In recent months, the phrase "failed launch" seems to have become inextricably associated with Cyberpunk 2077, but for all the technical problems and controversies of one kind or another, CD Projekt RED can at least take comfort in the fact that interest in the studio's new game remains high. The same cannot be said for Marvel's Avengers, which seems to be following in Anthem's footsteps. Crystal Dynamics remains silent and doesn't reveal any details about the game's further development.

Silence from the developers can be unsettling, but it's not in itself a reason to panic. After all, there is no shortage of studios that simply focus on their work and boast about the new content only when it is ready or just hits the stores or servers. But in the context of Marvel's Avengers, players have more reason to worry. Crystal Dynamics has by no means gone off the radar - the creators constantly hold streams from the game and regularly publish updates on its development. There is only one problem: all this PR activity does not translate into tangible information.

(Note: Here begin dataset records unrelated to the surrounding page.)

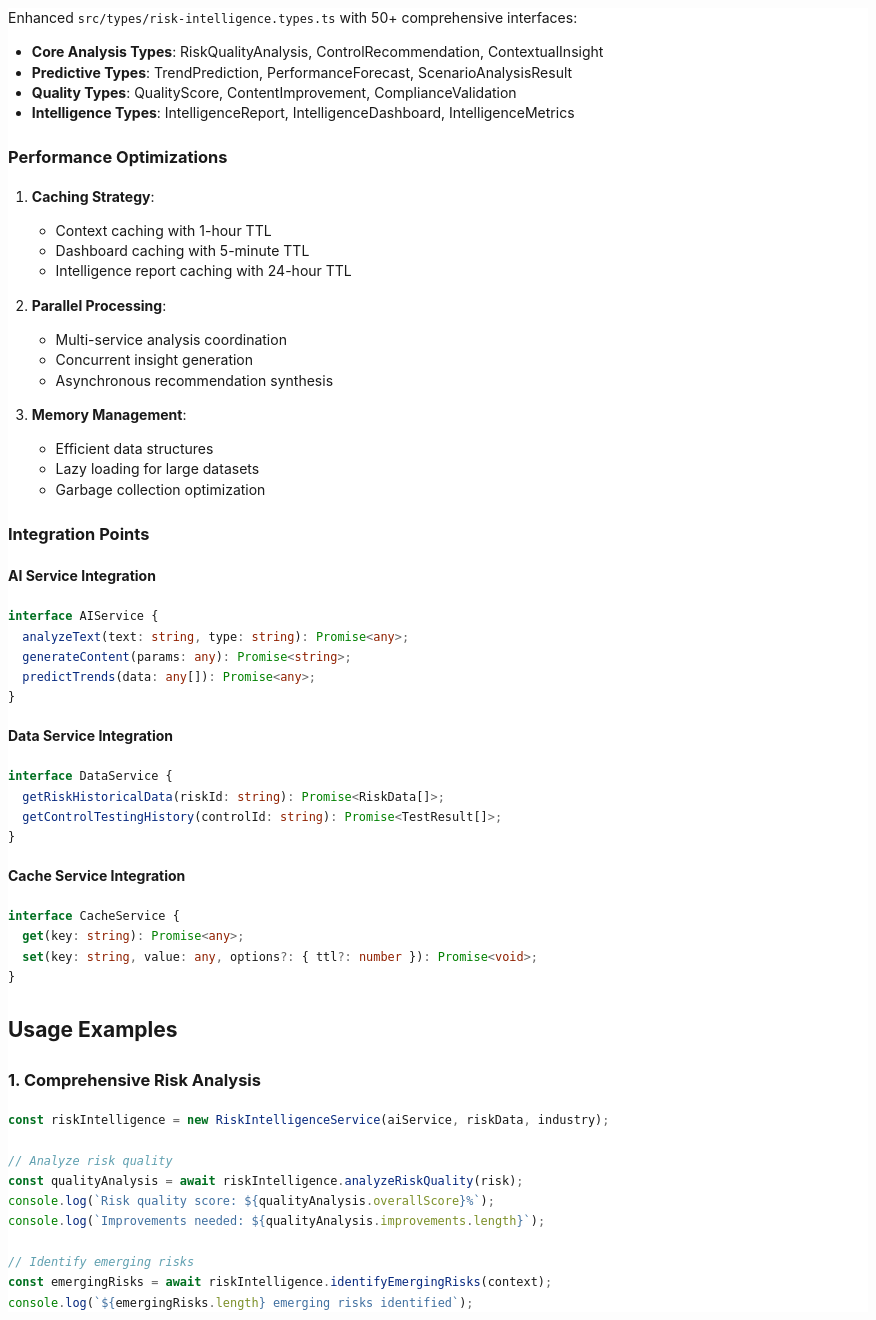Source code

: Enhanced `src/types/risk-intelligence.types.ts` with 50+ comprehensive interfaces:
- **Core Analysis Types**: RiskQualityAnalysis, ControlRecommendation, ContextualInsight
- **Predictive Types**: TrendPrediction, PerformanceForecast, ScenarioAnalysisResult
- **Quality Types**: QualityScore, ContentImprovement, ComplianceValidation
- **Intelligence Types**: IntelligenceReport, IntelligenceDashboard, IntelligenceMetrics

### Performance Optimizations

1. **Caching Strategy**:
   - Context caching with 1-hour TTL
   - Dashboard caching with 5-minute TTL
   - Intelligence report caching with 24-hour TTL

2. **Parallel Processing**:
   - Multi-service analysis coordination
   - Concurrent insight generation
   - Asynchronous recommendation synthesis

3. **Memory Management**:
   - Efficient data structures
   - Lazy loading for large datasets
   - Garbage collection optimization

### Integration Points

#### AI Service Integration
```typescript
interface AIService {
  analyzeText(text: string, type: string): Promise<any>;
  generateContent(params: any): Promise<string>;
  predictTrends(data: any[]): Promise<any>;
}
```

#### Data Service Integration
```typescript
interface DataService {
  getRiskHistoricalData(riskId: string): Promise<RiskData[]>;
  getControlTestingHistory(controlId: string): Promise<TestResult[]>;
}
```

#### Cache Service Integration
```typescript
interface CacheService {
  get(key: string): Promise<any>;
  set(key: string, value: any, options?: { ttl?: number }): Promise<void>;
}
```

## Usage Examples

### 1. Comprehensive Risk Analysis
```typescript
const riskIntelligence = new RiskIntelligenceService(aiService, riskData, industry);

// Analyze risk quality
const qualityAnalysis = await riskIntelligence.analyzeRiskQuality(risk);
console.log(`Risk quality score: ${qualityAnalysis.overallScore}%`);
console.log(`Improvements needed: ${qualityAnalysis.improvements.length}`);

// Identify emerging risks
const emergingRisks = await riskIntelligence.identifyEmergingRisks(context);
console.log(`${emergingRisks.length} emerging risks identified`);
```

Players Worry About the Future of Marvels Avengers - picture #1
They say that no news is good news, but Marvel's Avengers players don't seem to share this opinion.

If we take a look at one of the developers' recent posts on Reddit about upcoming news, we'll notice a complete lack of any dates or even approximate release dates for the announced content. It's not so bad if it were about an unreleased game, a huge expansion pack or Crystal Dynamics' upcoming re-design of the inventory system. What's worse is that the team doesn't even provide information about the new heroes.

Speaking of heroes, the second reason why players are concerned about the reluctance of developers to give dates is the delays. We were supposed to receive three heroes by last year's Christmas: Kate Bishop, Clint Barton and - unofficially - Black Panther. Meanwhile, only the first of those characters debuted in December - work on adding the male Hawkeye is still ongoing, and the Wakanda hero still hasn't been confirmed by Crystal Dynamics. Let's add that Bishop and Barton were originally scheduled to hit the game back in October, but the developers decided to delay their debut in Marvel's Avengers to focus on fixing the bugs massively plaguing the game.

Players Worry About the Future of Marvels Avengers - picture #2
Clint "Hawkeye" Barton was supposed to hit Marvel's Avengers as recently as last year.

The third and by no means the least problem is the small number of players. Already a month after the launch, so few people played Marvel's Avengers on Steam that finding people willing to play was associated with even half an hour of waiting. In December, the game had an average of 889 users at the same time (via Steam Charts), which would be a good result for a niche single player indie game, but not for an AAA co-op project based on a popular franchise. Just to make it clear: on Steam, Marvel's Avengers lags behind not only the perennially popular online hits like Cyberpunk 2077 (which is also losing players), but even "older" indie titles like Cuphead, Disco Elysium and Hollow Knight. That being said, it's hard to imagine how AIM Clone Lab would work as a challenge designed for teams of four.

However, gamers are more concerned about something else than the game's various issues. Many fear that after such a dismal start, the developers or publisher may decide to abandon the project. After all, Square Enix itself admitted that the launch of Marvel's Avengers did not meet the company's expectations, and the situation has only gotten worse since then. Crystal Dynamics' reluctance to make promises fuels this fear. Players can forgive throngs of bugs as long as they know about them in advance, and the developers make it clear that they're working to improve the game. Let's hope, then, that the studio's "silence" is due to other reasons (such as a coronavirus-induced hiccup), and not to Marvel's Avengers being written off as a loss.